La mort est arrivée à mon niveau, elle s'est assise et m'a enveloppé la cheville d'un bandage satiné. Je l'ai remerciée par politesse excessive mais son geste inutile m'a rappelé celui des grâces sans saveurs.
Maintenant nous comptons les minutes avant que la campagne se trouve tout à fait envahie par la couleur du soir, une teinte bleutée et mauve qui palpite au-dessus des terres jusqu'à se noircir complètement et ne laisser que des ombres dans son sillage.
J'accompagne ma douleur de plaintes graves et répétitives. La mort fait la sourde-oreille et me laisse la vie.
Un miroir flotte dans une flaque. Mes deux reflets se valent et ne révèlent rien. Ils me dessinent inachevée, en ambiance libre, les dents écartées. Je pousse un soupir qui va se perdre dans la nuit montante.
Une goutte, puis deux. Bientôt la pluie contaminée se verse sur nos joues encore tièdes et fait surgir de molles marées hors de terre. L'humidité s'échappe du sol comme une brume anxiogène et défectueuse.
Un homme fuit, c'est un spectacle abstrait. Son œil grossit le nuage et panique devant la pesanteur suspecte de son gris.

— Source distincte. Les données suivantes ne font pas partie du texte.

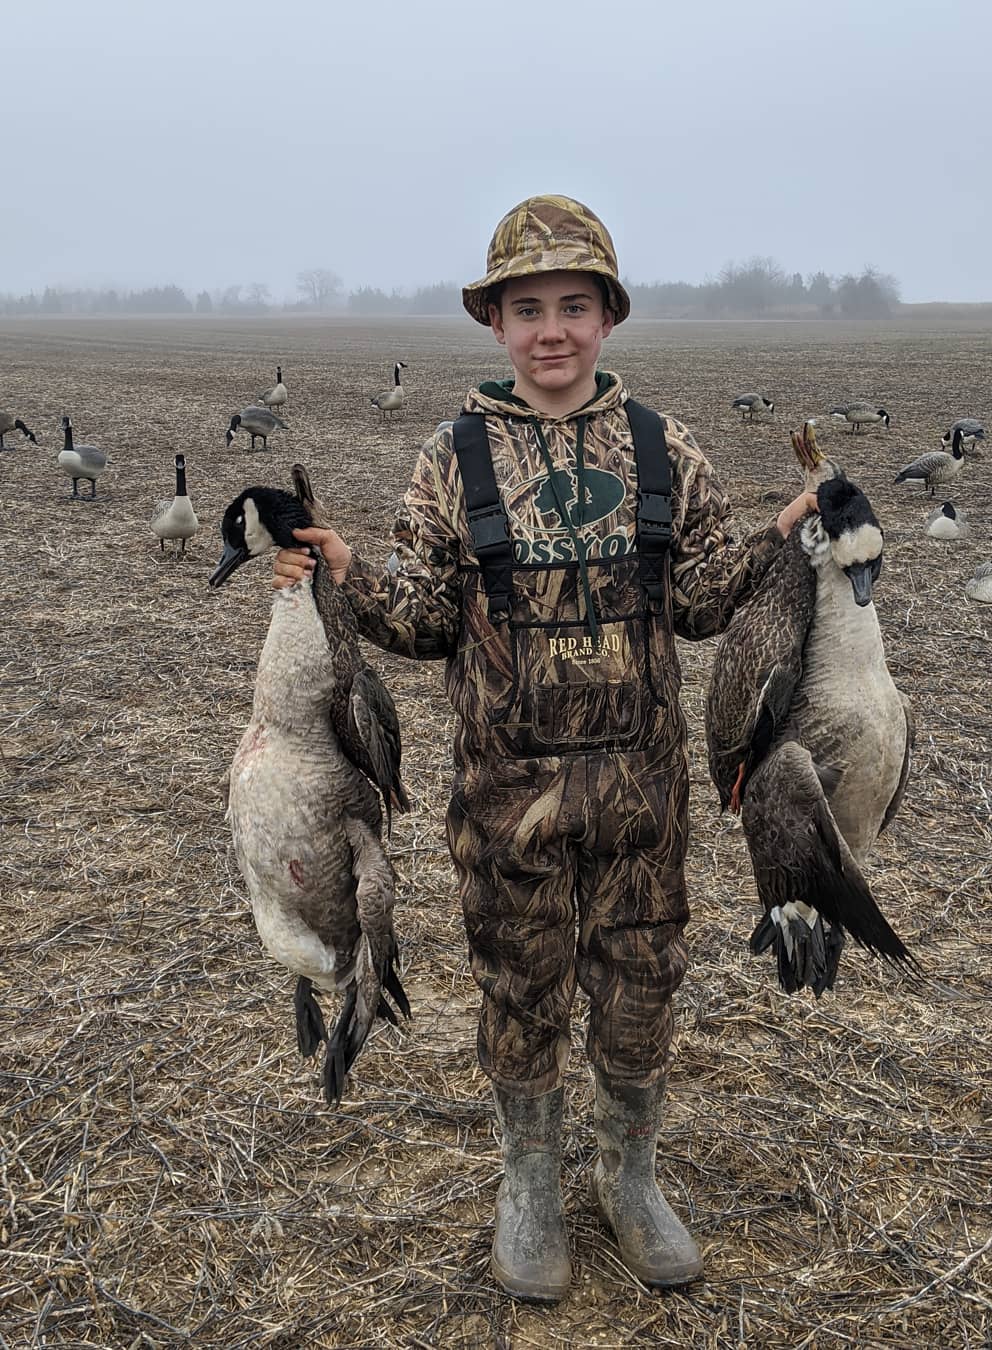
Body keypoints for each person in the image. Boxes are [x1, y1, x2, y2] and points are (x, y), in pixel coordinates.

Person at [272, 195, 817, 1302]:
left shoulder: (664, 447)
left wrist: (782, 535)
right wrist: (344, 574)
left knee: (642, 980)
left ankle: (628, 1175)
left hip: (642, 792)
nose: (552, 330)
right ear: (495, 322)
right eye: (528, 309)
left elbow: (702, 604)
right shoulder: (453, 455)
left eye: (574, 305)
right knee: (519, 983)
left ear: (609, 316)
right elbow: (429, 618)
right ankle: (528, 1184)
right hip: (504, 791)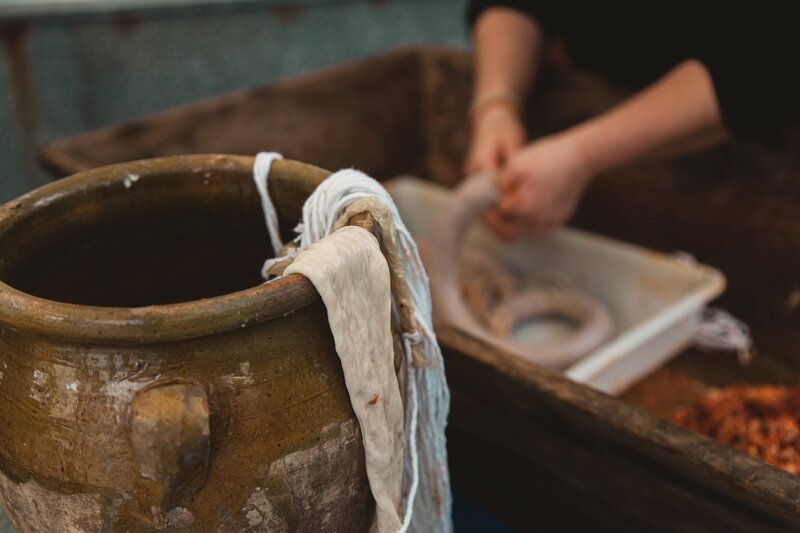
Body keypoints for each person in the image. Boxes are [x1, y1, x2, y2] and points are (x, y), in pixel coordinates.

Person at [466, 3, 800, 240]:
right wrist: (497, 105)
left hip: (751, 138)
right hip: (588, 81)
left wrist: (581, 155)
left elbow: (772, 48)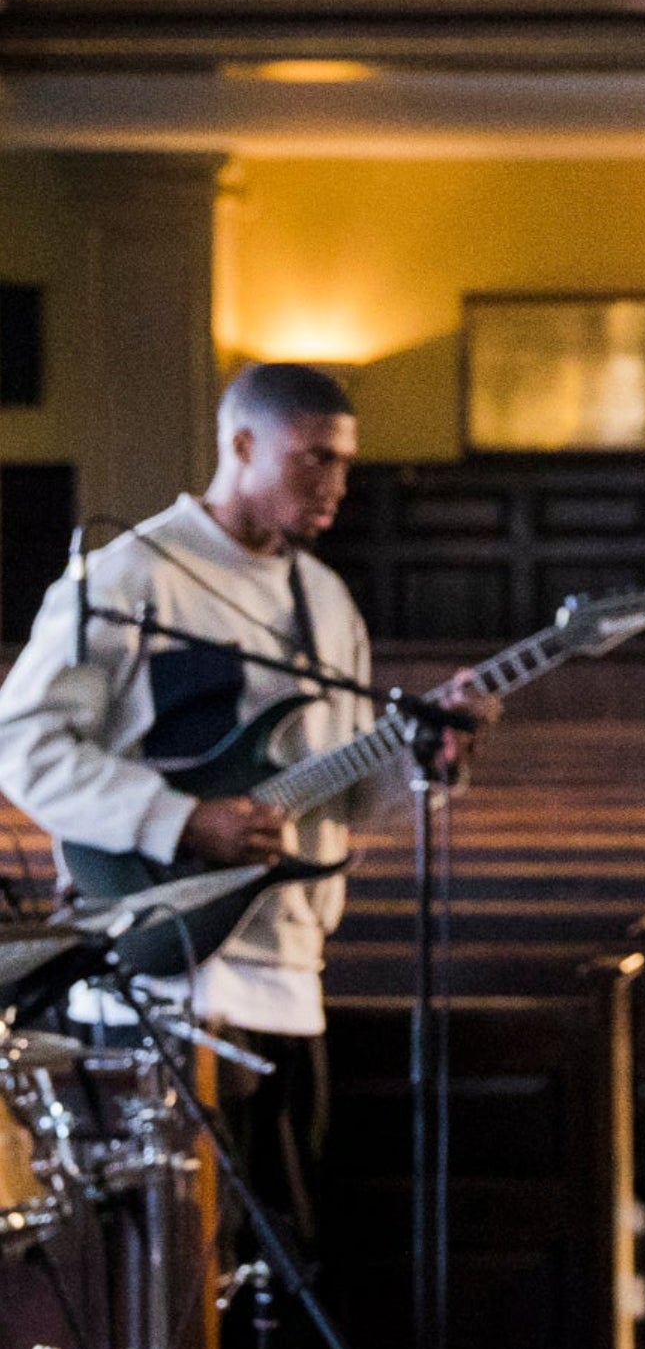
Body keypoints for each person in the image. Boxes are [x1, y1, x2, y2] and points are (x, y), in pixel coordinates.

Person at [0, 360, 491, 1246]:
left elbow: (344, 801)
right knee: (178, 1268)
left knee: (281, 1258)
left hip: (290, 977)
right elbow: (22, 745)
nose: (336, 485)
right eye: (314, 459)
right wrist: (183, 820)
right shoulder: (131, 574)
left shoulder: (326, 600)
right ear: (240, 444)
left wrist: (427, 761)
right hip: (166, 975)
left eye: (345, 463)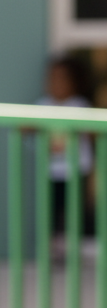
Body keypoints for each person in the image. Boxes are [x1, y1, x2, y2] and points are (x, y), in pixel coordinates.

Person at [38, 54, 96, 260]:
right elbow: (26, 127)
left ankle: (74, 249)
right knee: (51, 211)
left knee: (74, 211)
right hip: (52, 170)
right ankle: (53, 250)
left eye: (63, 79)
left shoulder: (79, 105)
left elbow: (92, 132)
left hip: (75, 169)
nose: (57, 84)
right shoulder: (44, 105)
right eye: (53, 79)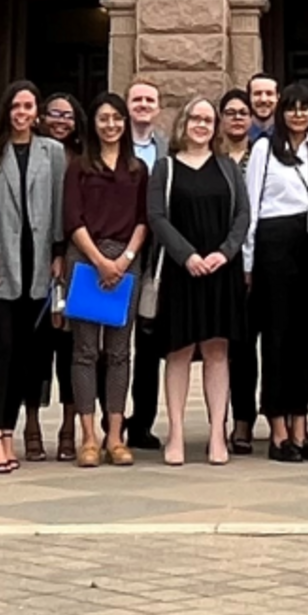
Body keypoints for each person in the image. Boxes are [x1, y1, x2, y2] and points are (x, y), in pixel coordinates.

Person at [0, 81, 66, 474]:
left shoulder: (53, 152)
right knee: (2, 350)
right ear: (6, 110)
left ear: (37, 112)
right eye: (16, 106)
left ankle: (10, 433)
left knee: (25, 356)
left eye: (29, 106)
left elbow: (60, 205)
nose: (22, 113)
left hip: (39, 266)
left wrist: (59, 255)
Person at [148, 97, 249, 466]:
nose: (202, 125)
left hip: (221, 270)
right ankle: (175, 433)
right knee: (178, 351)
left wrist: (225, 252)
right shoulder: (165, 167)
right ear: (184, 123)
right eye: (196, 118)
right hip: (182, 269)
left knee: (217, 352)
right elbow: (157, 216)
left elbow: (242, 215)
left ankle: (216, 434)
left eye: (209, 120)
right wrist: (186, 255)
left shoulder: (228, 167)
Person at [241, 82, 308, 461]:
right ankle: (278, 427)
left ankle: (301, 425)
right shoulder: (265, 148)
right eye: (291, 108)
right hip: (274, 243)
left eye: (305, 108)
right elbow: (251, 205)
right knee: (277, 338)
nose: (298, 114)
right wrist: (248, 261)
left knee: (305, 340)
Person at [63, 92, 148, 469]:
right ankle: (87, 438)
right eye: (103, 119)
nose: (111, 125)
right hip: (85, 259)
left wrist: (125, 258)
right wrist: (99, 261)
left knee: (119, 353)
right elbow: (72, 219)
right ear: (93, 124)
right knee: (83, 352)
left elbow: (145, 219)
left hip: (126, 261)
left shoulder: (137, 168)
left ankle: (115, 435)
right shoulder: (80, 166)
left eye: (117, 118)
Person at [29, 91, 85, 462]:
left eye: (68, 115)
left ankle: (69, 428)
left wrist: (65, 254)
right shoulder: (31, 153)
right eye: (55, 114)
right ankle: (31, 426)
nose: (62, 121)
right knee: (35, 348)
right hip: (36, 263)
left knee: (72, 349)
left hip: (76, 262)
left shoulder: (82, 159)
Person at [125, 79, 169, 451]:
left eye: (149, 100)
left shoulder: (168, 148)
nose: (143, 105)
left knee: (149, 345)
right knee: (110, 344)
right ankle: (108, 421)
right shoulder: (114, 145)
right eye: (136, 99)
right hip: (119, 251)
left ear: (158, 107)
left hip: (158, 257)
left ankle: (141, 422)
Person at [218, 88, 253, 167]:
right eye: (230, 113)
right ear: (221, 117)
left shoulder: (260, 155)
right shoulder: (211, 156)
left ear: (251, 118)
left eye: (243, 113)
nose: (237, 117)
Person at [246, 73, 279, 144]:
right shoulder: (240, 134)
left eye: (269, 93)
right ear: (249, 97)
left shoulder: (287, 135)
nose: (263, 99)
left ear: (278, 97)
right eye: (257, 93)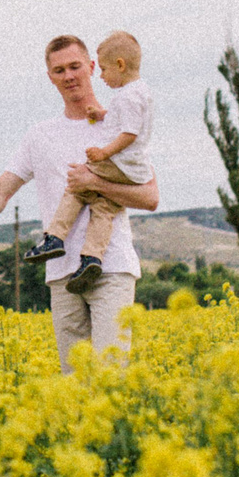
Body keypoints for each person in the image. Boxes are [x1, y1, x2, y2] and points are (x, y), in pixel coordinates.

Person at [0, 34, 159, 371]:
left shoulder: (118, 126)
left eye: (76, 66)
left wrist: (94, 182)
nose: (69, 76)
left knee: (110, 378)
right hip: (61, 274)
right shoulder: (39, 135)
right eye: (59, 70)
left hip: (112, 268)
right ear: (50, 77)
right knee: (73, 383)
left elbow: (150, 197)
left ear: (92, 67)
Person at [25, 30, 153, 290]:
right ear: (50, 76)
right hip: (131, 171)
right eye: (60, 70)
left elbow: (128, 133)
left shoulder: (127, 95)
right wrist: (103, 113)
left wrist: (103, 156)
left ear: (120, 65)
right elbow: (126, 121)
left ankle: (55, 236)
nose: (103, 77)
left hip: (118, 164)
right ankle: (92, 258)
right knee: (104, 209)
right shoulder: (140, 94)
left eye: (104, 70)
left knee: (77, 184)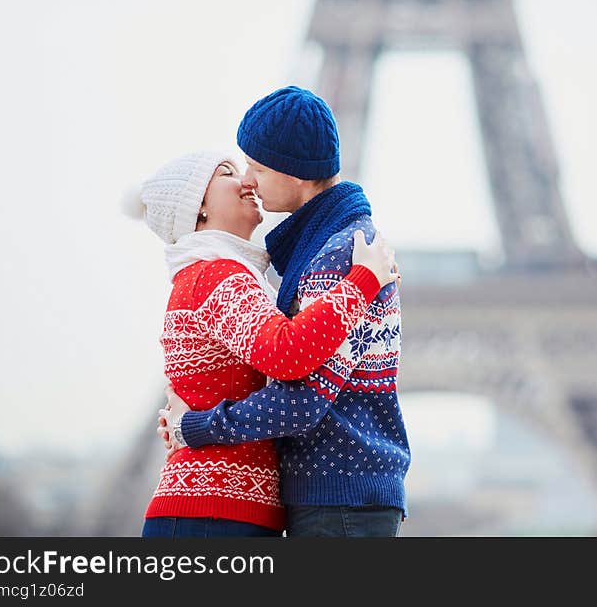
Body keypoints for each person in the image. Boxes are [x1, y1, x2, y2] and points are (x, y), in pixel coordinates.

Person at [159, 86, 411, 537]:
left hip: (338, 499)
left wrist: (194, 425)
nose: (248, 180)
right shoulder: (329, 251)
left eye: (256, 166)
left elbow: (300, 401)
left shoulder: (338, 257)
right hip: (341, 496)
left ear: (295, 173)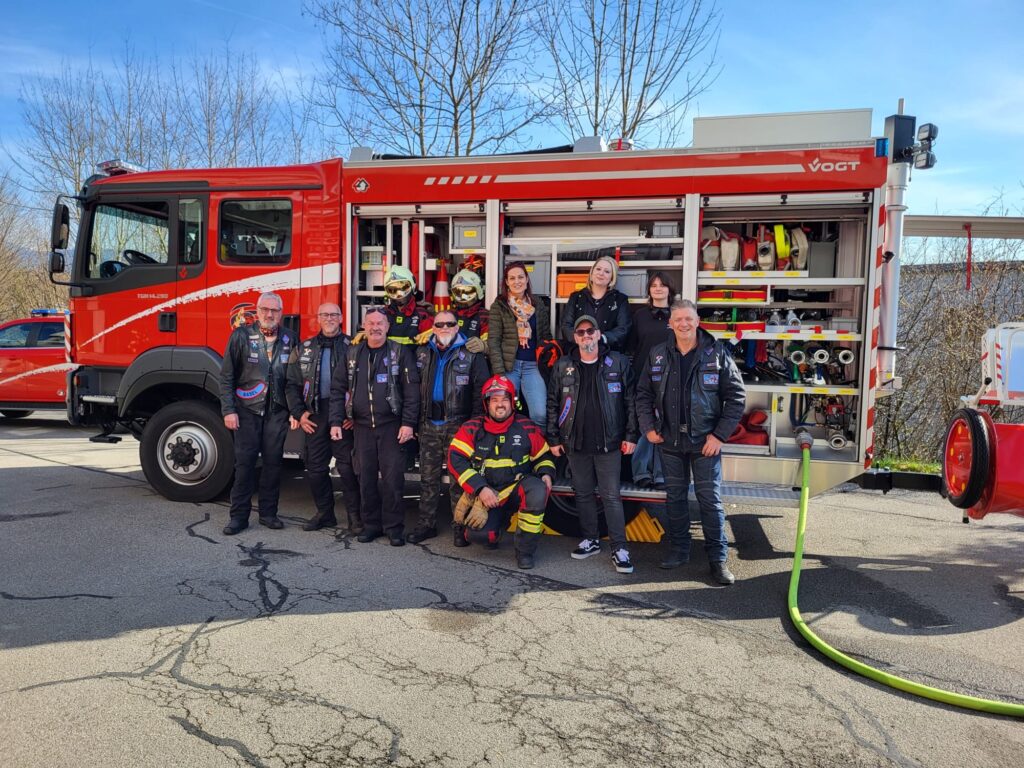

L'eau me douche, je ne fais aucune allusion au crime mais le regard inquisiteur de la mort n'est pas dupe. Elle me dévisage longtemps et pétrifie ainsi mon corps. Ses prunelles brillent comme l'acier et ne portent aucune lumière. Engloutie de ténèbres, attentive et figée dans un face-à-face interminable, la mort cache ses mots et n'interrompt pas la pluie qui s'en va laver mon sang. L'herbe vire à l'ocre, un corbeau ricane comme une bête féroce et s'écrase au sol sans parades ni palpitations.
Le visage du monde est désormais calme et inquiétant. Les brises s'ébattent plus fort encore et font pleurer les gens. Je reste statique, livide et balayée. Mes lèvres violettes s'accordent au tumulte, j'esquisse un sourire ambigu et le vent rugit de plus belle. Les cloches sonnent et éparpillent des notes lucides puis aiguës. "Rentrez dans vos maisons, fermez vos portes", semblent-elles dire. La mort et ses insectes se sont levés dans le champ. Ils remuent doucement en écoutant les souffles et semblent vouloir entamer quelque chant obscur ou ancien. Je les regarde faire un goût amer dans la bouche, et l'herbe qui se couche.
Campagne rasée, collines dévalisées, la marche macabre des bourrasques poursuit sa route hors des forêts. Les grands arbres tremblent. Ils jouissent violemment dans ces ébats tempétueux. La mare frissonne. On la reconnaît comme le linceul d'un scarabée noyé.
Mes yeux pâlissent étrangement, je sens le froid lécher ma nuque et me couvrir entière peu à peu. La mort ne me surveille plus. Elle suit la caravane des créatures nocturnes et évince la lune dissimulée.
Un fou m'aime sans cruauté, il piétine dans la boue et se glisse jusqu'à mon bras. Ses yeux s'ouvrent comme des planètes. Il me palpe et m'emporte. Mais non, je reste. Alors il me rejoint. Il se tient près de moi, semblable, et murmure. La discrétion nous est favorable. Je vois des traces dorées fendre la carcasse immense de la nuit. Le fou expire, il a vécu comme un papillon. Je dors sur son épaule cessée, sans songes ni interruptions jusqu'aux senteurs malades de l'aube.
L'attente a trompé ma fin, j'émerge trempée et merveilleuse. Des rochers dans la bouche, un nénuphar comme survivant, il est tard pour paraître soleil. Le jour est un déguisement malhabile. Je l'observe poindre en silence et une grenouille vient s'endormir dans mon ombre.
Nous trouverons nos corps engloutis en chemin. // La lune assommée paraîtra demain. // Le cœur est un organe circulaire. // J'ai pris leur nom à tous mes amants, puis je me suis rendue, muette. Nos lèvres scellées n'ont cessé de vaciller.
Le ciel blanc aux dents jaunies, l'éternuement timide de l'aurore, l'aube est mécanique et n'est pas à prendre car c'est elle qui nous cueille et nous apprend. Son baiser s'invente. Empoisonnés, elle nous trouve. Nos poumons solitaires chargés de silhouettes révolues. L'aube les entend et les dépasse, ivre de ses naissances, des possibles gondolés et de leur salut unanime.
Je suis devenue une fille matinale.
Je suis devenue une fille immédiate.